## [Entries drawn from a collection]
□ □ □ □ □ □ □
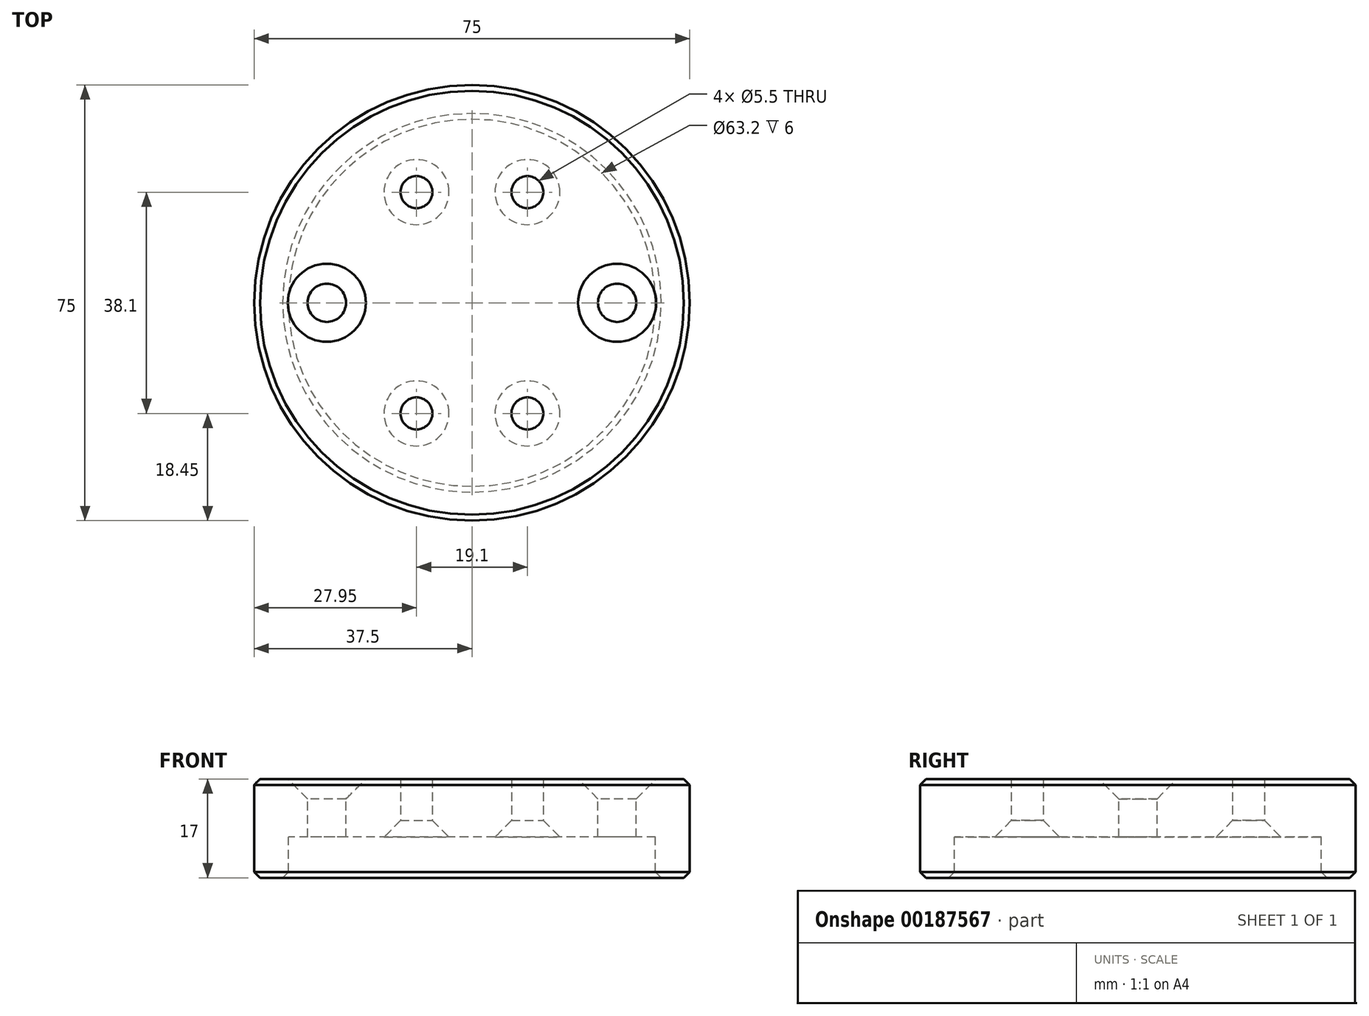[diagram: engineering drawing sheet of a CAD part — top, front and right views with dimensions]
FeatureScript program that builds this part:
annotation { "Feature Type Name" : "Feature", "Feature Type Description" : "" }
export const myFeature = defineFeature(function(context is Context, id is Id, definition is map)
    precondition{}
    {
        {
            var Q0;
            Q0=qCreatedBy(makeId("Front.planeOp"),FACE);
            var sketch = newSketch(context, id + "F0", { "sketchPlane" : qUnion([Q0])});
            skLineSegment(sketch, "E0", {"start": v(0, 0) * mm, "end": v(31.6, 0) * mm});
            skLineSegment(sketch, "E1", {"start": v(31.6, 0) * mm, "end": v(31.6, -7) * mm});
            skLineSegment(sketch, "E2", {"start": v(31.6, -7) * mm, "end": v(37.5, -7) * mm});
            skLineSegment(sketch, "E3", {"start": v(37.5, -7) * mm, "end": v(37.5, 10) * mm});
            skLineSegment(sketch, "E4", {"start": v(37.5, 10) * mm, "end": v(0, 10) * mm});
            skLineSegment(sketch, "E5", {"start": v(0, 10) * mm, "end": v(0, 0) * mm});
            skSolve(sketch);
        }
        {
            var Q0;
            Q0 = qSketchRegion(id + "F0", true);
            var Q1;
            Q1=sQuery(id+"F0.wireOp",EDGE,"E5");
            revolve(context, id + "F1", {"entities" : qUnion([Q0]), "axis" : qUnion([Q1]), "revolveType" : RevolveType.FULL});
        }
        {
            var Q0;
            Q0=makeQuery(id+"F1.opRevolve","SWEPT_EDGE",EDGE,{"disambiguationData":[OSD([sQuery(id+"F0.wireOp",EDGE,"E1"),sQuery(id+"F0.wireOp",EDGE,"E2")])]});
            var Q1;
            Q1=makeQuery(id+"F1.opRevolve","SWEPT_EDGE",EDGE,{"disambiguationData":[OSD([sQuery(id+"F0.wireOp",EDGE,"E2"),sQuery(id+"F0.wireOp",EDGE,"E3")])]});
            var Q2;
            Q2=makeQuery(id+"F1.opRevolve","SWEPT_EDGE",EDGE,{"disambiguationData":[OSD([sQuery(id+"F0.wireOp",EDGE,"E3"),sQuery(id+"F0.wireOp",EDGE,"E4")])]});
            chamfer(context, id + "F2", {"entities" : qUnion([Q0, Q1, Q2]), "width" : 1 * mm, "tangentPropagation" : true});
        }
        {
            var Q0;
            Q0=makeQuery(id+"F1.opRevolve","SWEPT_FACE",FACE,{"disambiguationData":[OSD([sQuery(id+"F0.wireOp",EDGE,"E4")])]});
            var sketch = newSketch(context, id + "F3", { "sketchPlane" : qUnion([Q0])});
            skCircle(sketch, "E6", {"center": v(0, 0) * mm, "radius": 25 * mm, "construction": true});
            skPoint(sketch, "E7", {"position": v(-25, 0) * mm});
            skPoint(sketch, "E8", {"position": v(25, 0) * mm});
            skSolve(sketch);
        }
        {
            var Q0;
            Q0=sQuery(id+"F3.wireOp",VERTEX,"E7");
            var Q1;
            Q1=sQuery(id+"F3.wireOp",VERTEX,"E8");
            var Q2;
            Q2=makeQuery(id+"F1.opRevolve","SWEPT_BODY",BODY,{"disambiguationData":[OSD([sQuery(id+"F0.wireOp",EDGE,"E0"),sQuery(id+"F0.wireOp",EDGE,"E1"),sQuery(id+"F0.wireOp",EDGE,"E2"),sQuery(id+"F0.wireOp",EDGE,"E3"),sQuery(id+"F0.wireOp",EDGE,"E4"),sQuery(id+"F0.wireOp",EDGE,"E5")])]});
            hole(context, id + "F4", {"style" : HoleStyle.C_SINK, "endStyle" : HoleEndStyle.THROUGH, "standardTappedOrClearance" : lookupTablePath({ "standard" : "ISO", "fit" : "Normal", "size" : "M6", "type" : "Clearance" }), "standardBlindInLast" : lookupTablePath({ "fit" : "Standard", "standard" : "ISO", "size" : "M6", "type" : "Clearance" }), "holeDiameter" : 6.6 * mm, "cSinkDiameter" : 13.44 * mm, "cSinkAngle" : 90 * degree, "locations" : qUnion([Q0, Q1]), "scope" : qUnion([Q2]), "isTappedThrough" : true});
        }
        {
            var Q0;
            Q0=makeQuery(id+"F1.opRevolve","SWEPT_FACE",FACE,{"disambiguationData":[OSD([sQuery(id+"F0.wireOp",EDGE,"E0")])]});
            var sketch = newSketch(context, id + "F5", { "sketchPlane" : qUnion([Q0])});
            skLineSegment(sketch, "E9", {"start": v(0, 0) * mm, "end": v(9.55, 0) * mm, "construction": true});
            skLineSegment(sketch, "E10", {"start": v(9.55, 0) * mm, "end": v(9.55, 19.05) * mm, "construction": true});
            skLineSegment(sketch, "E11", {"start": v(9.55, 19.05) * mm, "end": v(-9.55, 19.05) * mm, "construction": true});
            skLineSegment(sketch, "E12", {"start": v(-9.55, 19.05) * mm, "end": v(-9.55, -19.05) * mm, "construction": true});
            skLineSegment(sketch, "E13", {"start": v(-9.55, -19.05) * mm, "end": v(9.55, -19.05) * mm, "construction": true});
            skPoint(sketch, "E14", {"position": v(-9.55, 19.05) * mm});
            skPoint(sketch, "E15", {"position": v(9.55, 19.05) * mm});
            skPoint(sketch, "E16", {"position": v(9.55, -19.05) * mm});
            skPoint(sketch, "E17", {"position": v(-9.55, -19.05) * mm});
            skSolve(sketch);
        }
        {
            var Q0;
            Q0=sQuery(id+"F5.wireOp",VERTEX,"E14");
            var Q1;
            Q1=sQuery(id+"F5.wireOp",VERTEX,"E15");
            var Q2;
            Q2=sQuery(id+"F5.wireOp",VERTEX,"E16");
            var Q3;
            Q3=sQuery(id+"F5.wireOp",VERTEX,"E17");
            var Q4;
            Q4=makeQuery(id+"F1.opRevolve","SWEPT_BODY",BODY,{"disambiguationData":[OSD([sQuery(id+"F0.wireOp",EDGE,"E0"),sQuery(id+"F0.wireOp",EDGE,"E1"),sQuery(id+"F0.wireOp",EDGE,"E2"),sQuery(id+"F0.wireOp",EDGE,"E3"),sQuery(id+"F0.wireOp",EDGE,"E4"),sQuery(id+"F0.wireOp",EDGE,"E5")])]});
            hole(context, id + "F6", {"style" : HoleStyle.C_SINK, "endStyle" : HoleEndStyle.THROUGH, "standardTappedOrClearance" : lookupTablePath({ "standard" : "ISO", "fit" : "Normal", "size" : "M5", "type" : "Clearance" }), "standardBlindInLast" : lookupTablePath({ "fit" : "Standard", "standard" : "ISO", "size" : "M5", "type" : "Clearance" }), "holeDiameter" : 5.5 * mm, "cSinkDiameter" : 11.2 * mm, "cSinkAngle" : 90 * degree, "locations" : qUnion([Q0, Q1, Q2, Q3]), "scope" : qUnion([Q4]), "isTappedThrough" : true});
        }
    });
□ □ □ □ □ □ □
## [What this task involves]
Which lines in the records above contain the string "Normal"? Extract each of those lines in full.

## [The output]
            hole(context, id + "F4", {"style" : HoleStyle.C_SINK, "endStyle" : HoleEndStyle.THROUGH, "standardTappedOrClearance" : lookupTablePath({ "standard" : "ISO", "fit" : "Normal", "size" : "M6", "type" : "Clearance" }), "standardBlindInLast" : lookupTablePath({ "fit" : "Standard", "standard" : "ISO", "size" : "M6", "type" : "Clearance" }), "holeDiameter" : 6.6 * mm, "cSinkDiameter" : 13.44 * mm, "cSinkAngle" : 90 * degree, "locations" : qUnion([Q0, Q1]), "scope" : qUnion([Q2]), "isTappedThrough" : true});
            hole(context, id + "F6", {"style" : HoleStyle.C_SINK, "endStyle" : HoleEndStyle.THROUGH, "standardTappedOrClearance" : lookupTablePath({ "standard" : "ISO", "fit" : "Normal", "size" : "M5", "type" : "Clearance" }), "standardBlindInLast" : lookupTablePath({ "fit" : "Standard", "standard" : "ISO", "size" : "M5", "type" : "Clearance" }), "holeDiameter" : 5.5 * mm, "cSinkDiameter" : 11.2 * mm, "cSinkAngle" : 90 * degree, "locations" : qUnion([Q0, Q1, Q2, Q3]), "scope" : qUnion([Q4]), "isTappedThrough" : true});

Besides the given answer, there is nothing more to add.